The oddest request I entertain at Habibi is a patron who asks to borrow my scarf. I oblige, figuring he wants to duck outside for a smoke, but he knots it around his waist and bucks his hips, following the bouncing scarf around the dance floor. The commotion continues as I lean against a mirrored wall and try to track my accessory as it circulates the party. Soon, those upturned hands are beckoning and like it or not I’m dragged into the hip-shaking fray.
That fray is the reason Joseph gets up in the morning. Okay, make that the afternoon, but he is expecting about 500 people at his next party and would love to double that number. Right now, he’s working with lights that seems to be plotted on two settings: on and off, but he’s on the lookout for “a really big space where there are video screens.”
Still, part of Habibi’s charm is that absolute economy of means. Things are decidedly low-tech.
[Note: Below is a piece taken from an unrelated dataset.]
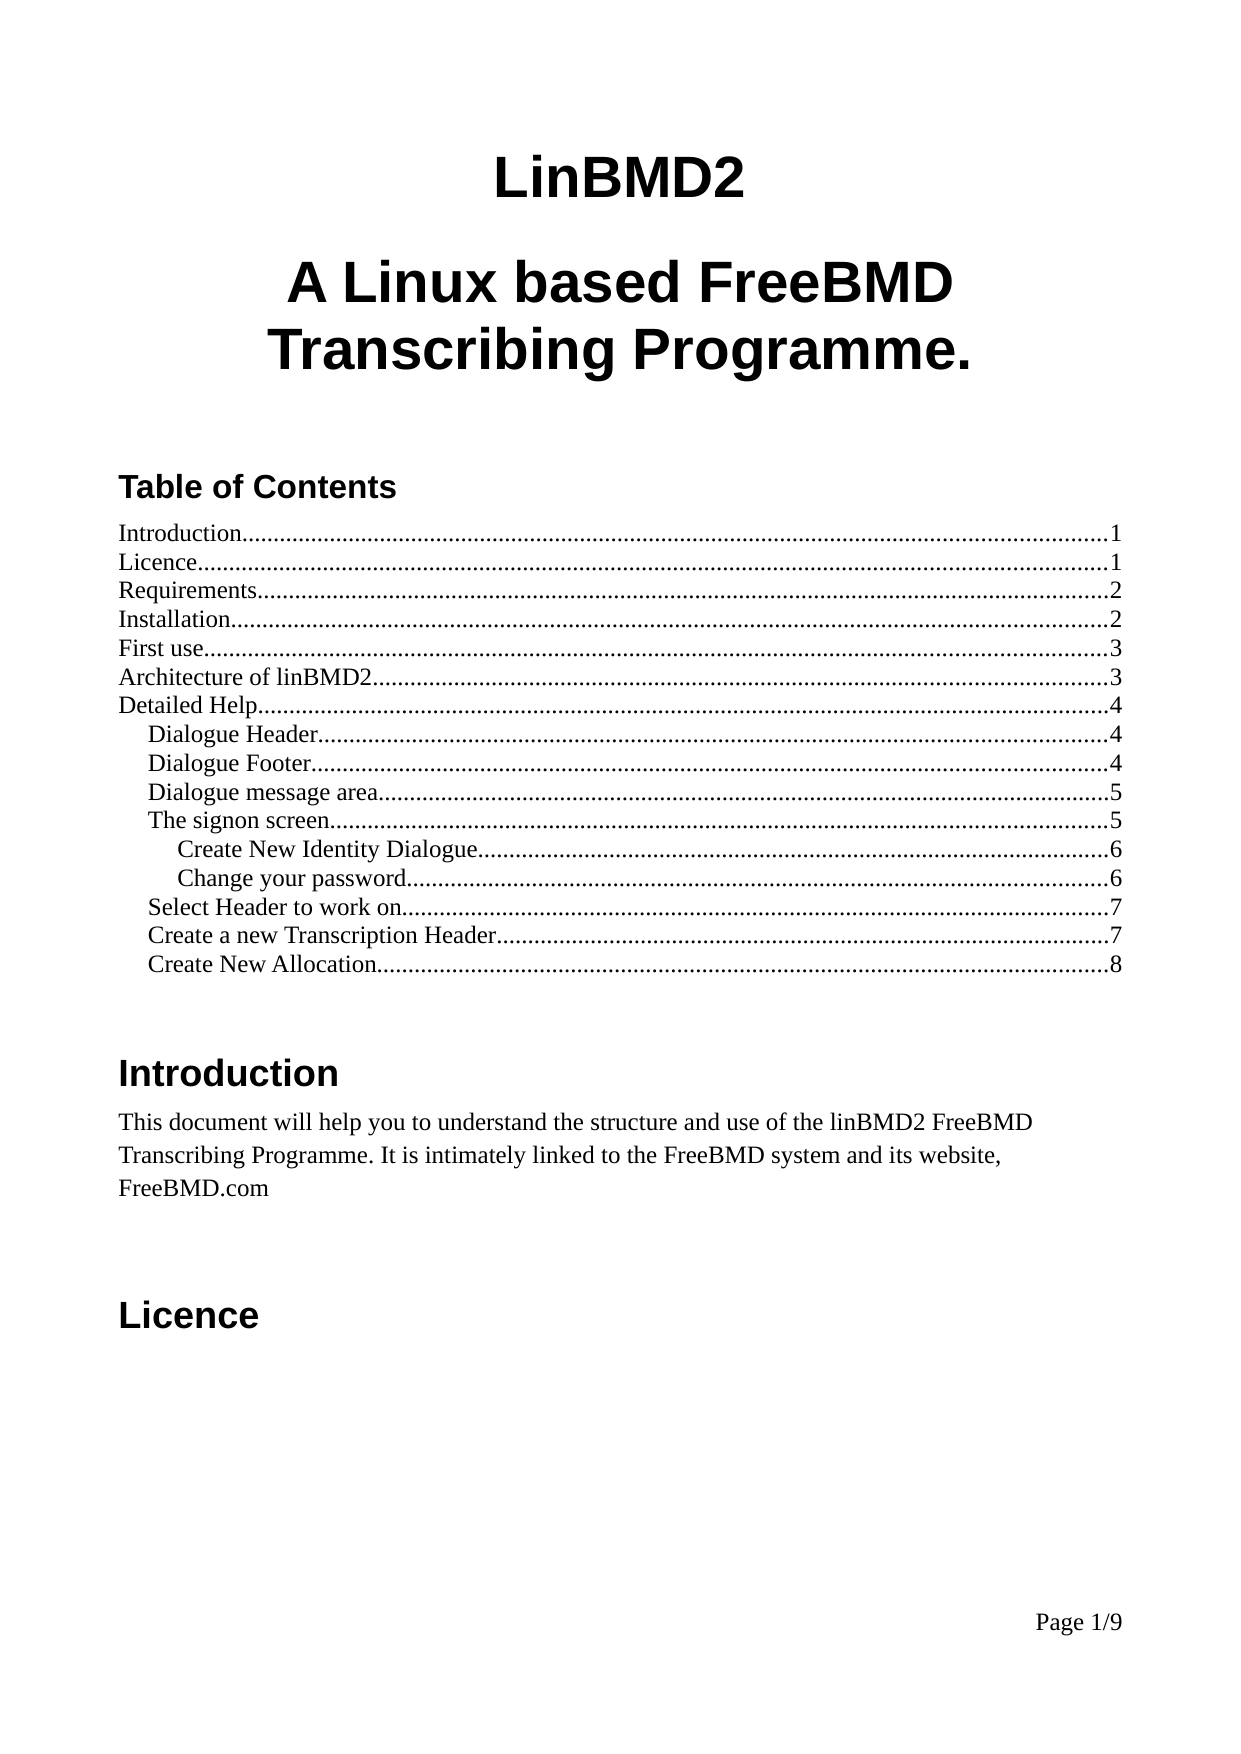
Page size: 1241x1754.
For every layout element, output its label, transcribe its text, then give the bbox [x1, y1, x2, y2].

There’s no Phazon sound system and there are even moments when the needle seems to drag across one record and land on another disc entirely, but the crowd never stops moving through what he calls “primetime” or the hours between 11 and three.
Joseph’s recipe is a simple one: “A mix of Arabic music from all over the Middle East that I mix with some Indian and Latin music. I always add the Arabic touch, or if it’s Arabic music, I add a global touch, like house beats, so it’s a complete blend.” Needless to say this cocktail, like everything else in Habibi, is served shaken.